New book written by U-M medical students reflects on what it means to become a physician
Upon entering the U-M Medical School, students receive a white coat and a stethoscope, symbolizing the start of their journey to become physicians. Now, thanks to an ambitious group of their peers, incoming students will also receive something a bit unexpected: a collection of short stories reflecting on what it means to study medicine, written by those on the same path.
Iatrogenesis: Essays on Becoming a Physician “was conceived out of a recognition that these coming-of-age stories, by trainees embarking on their journey into medicine, are too often untold,” says Trisha Paul (M.D. 2018), editor-in-chief of the collection. “While this journey is singular and deeply personal, we were struck by the elements of universality in our shared experiences: whether it be reconciling a new way of seeing humans as bodies, learning to cope with the intense emotions that can arise when caring for patients, or even questioning one’s decision to pursue a career in medicine in the first place.”

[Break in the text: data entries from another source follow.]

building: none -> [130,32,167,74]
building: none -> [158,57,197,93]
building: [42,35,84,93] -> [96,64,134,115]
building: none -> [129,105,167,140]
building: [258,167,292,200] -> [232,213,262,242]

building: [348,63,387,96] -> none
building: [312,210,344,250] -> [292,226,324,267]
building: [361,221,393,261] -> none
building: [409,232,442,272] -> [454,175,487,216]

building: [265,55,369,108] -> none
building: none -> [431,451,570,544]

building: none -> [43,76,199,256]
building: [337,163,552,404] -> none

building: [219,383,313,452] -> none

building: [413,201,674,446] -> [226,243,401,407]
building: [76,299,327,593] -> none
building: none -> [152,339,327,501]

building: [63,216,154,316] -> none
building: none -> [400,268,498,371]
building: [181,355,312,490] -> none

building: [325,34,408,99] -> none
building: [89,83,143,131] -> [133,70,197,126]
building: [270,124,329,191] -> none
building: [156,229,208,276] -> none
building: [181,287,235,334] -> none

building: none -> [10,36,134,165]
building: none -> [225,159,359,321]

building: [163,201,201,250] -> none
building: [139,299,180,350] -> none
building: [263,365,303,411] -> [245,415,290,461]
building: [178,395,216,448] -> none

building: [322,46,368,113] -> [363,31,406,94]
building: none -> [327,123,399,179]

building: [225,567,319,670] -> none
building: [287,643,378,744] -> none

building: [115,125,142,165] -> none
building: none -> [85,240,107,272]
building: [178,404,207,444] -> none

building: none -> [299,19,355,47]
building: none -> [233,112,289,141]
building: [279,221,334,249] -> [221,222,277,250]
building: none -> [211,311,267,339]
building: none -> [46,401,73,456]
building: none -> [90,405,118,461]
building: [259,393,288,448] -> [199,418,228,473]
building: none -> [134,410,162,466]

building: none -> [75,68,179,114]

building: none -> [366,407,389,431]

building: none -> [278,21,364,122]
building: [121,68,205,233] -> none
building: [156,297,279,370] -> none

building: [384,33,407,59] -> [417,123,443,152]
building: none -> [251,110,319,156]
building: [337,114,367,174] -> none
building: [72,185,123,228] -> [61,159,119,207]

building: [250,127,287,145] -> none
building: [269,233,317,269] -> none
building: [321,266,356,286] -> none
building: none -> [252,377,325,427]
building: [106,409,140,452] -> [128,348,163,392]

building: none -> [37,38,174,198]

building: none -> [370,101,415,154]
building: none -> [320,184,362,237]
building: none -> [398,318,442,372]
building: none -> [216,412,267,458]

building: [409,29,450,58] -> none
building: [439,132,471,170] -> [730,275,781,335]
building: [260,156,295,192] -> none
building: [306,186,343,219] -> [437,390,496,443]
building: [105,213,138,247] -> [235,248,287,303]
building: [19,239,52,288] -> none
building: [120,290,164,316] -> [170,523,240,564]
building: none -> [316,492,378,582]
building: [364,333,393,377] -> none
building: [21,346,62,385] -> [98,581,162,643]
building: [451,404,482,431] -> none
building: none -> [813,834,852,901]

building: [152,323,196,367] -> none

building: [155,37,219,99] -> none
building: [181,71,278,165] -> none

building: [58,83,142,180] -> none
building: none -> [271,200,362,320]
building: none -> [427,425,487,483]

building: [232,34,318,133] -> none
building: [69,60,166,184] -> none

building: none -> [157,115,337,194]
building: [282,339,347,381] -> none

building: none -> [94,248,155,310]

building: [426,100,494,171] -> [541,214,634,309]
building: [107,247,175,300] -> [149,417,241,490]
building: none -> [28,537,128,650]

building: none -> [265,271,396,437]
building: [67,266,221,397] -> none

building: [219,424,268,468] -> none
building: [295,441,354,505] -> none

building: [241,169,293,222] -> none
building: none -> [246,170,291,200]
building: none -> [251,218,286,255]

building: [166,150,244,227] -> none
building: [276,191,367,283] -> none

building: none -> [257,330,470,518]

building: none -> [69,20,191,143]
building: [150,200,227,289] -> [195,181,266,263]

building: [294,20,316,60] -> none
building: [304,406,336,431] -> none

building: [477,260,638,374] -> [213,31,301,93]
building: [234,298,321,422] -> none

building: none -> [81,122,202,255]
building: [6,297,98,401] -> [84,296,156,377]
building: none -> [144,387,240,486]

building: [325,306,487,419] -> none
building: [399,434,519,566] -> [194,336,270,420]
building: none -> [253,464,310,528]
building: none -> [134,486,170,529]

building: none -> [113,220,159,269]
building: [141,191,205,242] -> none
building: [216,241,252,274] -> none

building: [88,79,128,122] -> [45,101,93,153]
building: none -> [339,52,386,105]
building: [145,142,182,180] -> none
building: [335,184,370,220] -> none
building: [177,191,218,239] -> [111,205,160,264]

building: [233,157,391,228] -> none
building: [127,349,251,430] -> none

Iatrogenesis is derived from the Greek root words for “physician” and “origin,” a neologism that embodies the growth — the highs and lows — that comes from attending medical school and entering into the profession of caring for others.
“It has been my great honor to serve as the editor-in-chief, as well as a writer of this collection,” says Paul. “Perhaps the most rewarding aspect of sharing our stories has been to learn how embracing our collective vulnerability not only creates a closer sense of camaraderie, but also resilience in medicine.”